Aucklander Vanessa Cramond’s work with Médecins Sans Frontières/Doctors Without Borders (MSF) has taken her from Zimbabwe, to Sudan, Syria and the Amsterdam Emergency Support Desk over more than 12 years.
What was your background prior to joining MSF?
I started my nursing career in Auckland and London in the late 1990s, working in emergency medicine and infectious diseases/HIV care at the tail end of the HIV/AIDS pandemic. I had always planned to work in the international humanitarian sphere, and went on to work as an expedition medic in southern Africa, and in HIV projects in Botswana and Nigeria, before coming to MSF in 2006 to work in HIV projects in Zimbabwe.
After more than 12 years of work with MSF, is there an assignment that stands out for you?

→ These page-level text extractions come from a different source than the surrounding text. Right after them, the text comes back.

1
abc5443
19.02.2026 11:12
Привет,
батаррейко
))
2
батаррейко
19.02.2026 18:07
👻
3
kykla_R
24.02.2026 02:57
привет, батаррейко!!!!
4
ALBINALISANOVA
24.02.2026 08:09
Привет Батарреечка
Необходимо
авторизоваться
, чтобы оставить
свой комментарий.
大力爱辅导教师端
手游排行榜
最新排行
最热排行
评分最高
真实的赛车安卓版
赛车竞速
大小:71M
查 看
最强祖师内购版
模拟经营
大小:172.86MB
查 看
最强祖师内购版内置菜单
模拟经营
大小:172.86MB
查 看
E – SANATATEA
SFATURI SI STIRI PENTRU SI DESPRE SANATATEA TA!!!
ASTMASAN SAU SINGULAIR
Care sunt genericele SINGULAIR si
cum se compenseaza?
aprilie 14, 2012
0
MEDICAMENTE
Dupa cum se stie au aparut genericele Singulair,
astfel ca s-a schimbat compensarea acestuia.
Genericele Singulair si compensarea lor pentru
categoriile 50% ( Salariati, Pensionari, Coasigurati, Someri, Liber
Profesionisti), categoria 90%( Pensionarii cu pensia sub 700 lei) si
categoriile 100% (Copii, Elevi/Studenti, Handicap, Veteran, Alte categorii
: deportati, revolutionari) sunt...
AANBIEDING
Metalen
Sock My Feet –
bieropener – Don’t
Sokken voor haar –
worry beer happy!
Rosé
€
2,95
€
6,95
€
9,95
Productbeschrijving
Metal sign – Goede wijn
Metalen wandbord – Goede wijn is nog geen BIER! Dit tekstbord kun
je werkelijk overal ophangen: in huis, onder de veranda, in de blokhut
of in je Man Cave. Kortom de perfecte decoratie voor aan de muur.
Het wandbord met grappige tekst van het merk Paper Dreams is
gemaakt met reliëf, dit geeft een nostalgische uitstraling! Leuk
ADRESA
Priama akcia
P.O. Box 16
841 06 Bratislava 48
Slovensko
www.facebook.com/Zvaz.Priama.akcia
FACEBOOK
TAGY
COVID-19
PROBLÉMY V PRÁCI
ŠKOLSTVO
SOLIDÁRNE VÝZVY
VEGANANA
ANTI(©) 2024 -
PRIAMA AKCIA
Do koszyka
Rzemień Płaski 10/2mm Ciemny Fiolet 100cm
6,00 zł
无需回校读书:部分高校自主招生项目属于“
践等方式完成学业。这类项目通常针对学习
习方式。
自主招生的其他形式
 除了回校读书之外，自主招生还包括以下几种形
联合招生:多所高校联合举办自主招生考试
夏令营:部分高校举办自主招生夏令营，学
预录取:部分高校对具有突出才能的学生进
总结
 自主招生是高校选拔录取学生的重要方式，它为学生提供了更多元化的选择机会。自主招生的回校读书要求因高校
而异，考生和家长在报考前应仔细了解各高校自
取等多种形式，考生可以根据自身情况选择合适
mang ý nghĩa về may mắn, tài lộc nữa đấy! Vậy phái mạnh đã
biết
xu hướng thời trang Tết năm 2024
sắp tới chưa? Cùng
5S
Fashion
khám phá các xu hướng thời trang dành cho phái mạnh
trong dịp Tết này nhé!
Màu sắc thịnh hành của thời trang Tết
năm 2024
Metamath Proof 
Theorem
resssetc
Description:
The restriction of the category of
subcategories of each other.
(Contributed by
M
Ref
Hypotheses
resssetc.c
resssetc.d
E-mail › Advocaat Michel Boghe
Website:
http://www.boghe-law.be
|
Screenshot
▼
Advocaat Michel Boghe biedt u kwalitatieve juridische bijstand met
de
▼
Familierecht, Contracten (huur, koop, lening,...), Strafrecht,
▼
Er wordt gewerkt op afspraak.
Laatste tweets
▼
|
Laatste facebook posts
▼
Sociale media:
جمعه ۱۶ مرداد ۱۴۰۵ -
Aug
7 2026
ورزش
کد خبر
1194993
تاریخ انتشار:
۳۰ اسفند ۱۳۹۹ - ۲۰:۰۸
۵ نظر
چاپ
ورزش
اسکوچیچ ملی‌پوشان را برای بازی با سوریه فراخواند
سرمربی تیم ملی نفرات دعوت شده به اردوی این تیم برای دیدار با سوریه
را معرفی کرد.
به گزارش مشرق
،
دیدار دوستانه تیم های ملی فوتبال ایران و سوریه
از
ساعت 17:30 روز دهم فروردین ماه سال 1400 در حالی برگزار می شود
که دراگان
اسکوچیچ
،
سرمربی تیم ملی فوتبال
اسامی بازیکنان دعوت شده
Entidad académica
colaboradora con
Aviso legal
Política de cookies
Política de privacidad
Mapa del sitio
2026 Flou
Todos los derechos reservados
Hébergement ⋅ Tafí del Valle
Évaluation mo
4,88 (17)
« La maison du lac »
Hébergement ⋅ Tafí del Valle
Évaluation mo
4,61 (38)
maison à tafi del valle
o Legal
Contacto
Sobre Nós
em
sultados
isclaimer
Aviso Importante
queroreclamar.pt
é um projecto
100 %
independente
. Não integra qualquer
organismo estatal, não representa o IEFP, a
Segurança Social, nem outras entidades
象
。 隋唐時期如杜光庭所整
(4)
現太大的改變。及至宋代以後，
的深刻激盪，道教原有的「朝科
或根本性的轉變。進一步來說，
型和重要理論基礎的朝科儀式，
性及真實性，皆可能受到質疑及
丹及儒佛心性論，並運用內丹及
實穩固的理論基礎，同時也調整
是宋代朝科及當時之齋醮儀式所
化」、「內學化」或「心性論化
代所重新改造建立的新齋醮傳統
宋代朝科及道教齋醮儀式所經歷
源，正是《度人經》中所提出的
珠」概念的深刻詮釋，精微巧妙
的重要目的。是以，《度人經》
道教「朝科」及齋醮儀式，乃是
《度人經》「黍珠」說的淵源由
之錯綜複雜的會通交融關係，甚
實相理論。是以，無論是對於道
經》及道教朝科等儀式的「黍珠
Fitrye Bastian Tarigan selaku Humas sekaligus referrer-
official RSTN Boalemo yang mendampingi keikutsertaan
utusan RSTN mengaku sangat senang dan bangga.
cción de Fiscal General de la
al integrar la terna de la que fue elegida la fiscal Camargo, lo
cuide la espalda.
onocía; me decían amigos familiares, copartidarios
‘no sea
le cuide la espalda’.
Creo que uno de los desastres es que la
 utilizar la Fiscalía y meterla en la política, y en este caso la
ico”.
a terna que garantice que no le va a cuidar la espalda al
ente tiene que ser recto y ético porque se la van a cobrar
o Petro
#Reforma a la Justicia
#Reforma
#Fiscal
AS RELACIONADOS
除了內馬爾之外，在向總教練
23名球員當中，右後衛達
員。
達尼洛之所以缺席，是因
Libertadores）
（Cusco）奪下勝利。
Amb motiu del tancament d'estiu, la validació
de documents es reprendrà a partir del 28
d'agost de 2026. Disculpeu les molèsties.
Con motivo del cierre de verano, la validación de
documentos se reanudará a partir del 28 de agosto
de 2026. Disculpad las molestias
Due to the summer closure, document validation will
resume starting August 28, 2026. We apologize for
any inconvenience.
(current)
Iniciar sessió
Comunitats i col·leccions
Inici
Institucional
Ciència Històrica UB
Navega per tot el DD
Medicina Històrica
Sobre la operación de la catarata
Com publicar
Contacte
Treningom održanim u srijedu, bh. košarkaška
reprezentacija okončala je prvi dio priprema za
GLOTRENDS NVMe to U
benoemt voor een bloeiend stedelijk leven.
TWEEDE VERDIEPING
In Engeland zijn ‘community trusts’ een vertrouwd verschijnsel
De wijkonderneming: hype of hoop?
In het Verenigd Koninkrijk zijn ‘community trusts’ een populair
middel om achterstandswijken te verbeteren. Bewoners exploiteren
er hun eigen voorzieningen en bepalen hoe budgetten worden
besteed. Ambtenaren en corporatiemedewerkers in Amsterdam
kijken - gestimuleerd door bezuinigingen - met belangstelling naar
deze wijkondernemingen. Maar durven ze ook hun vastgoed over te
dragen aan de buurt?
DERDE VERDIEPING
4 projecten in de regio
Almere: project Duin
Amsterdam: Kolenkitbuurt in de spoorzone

All of them do, but working in the Syrian crisis challenged me the most. I first went to Syria with MSF in late 2013. Between 2014 and 2016 we provided mostly remote support due to access challenges because of the war, and finally in 2017, I was lucky enough to return to Syria as Emergency Medical Coordinator when access allowed. At that point, the Syrian people had faced six years of devastating conflict: the health system was severely disrupted and the health and humanitarian needs were growing and changing every day.
Our teams provided trauma care for people on their very worst of days, when they experienced injury as a direct consequence of the bombing and conflict. At the same time, we were trying to deliver essential healthcare to ensure safe births, vaccinations and management and treatment of infections and illnesses. It was both a huge responsibility and a privilege to support Syrian communities during those times, when they had already lost so much. I was proud of the care we were able to provide.
What challenges have shaped your time with MSF?
Providing medical care in low resource or conflict-affected settings requires thinking about what people have the right to – because healthcare is a human right, not a luxury or privilege – and knowing that even with the means MSF has, some needs will still go unmet. Right now, the COVID-19 pandemic is likely bringing that home for healthcare workers everywhere: what it’s like to work when the needs of patients go beyond your means. Many countries are having to decide where to allocate sparse resources, and overwhelmed healthcare systems are unable to provide the extent of medical services needed. These are the types of tough situations you face as a health professional in a humanitarian setting, but you have to focus on what you can do and who you can help
“Right now, the COVID-19 pandemic is likely bringing that home for healthcare workers everywhere: what it’s like to work when the needs of patients go beyond your means.”
What’s your advice to others wanting to do this work?
Expose yourself to as many aspects of clinical practice as you can – from emergency medicine to obstetrics – and develop a varied skill set. I completed a Masters of International Health to deepen my understanding of planning and implementing health programs. Having a good support system at home is vital. Get to know yourself and how you respond under pressure, or when your normal coping skills are challenged. The learning you gain from this type of work might be tough and at times confronting, and it will challenge both your clinical skills and how you view the world, but it is so very worth it.
What’s next for you?
Through my work with MSF I’ve become a passionate advocate for vaccination and its role in keeping kids healthy, and right now I’ve taken a role with the World Health Organization working with the Global Polio Eradication Initiative. I’m having a break from MSF but I’ll be back; it’s not just a job for me, it’s an integral part of who I am.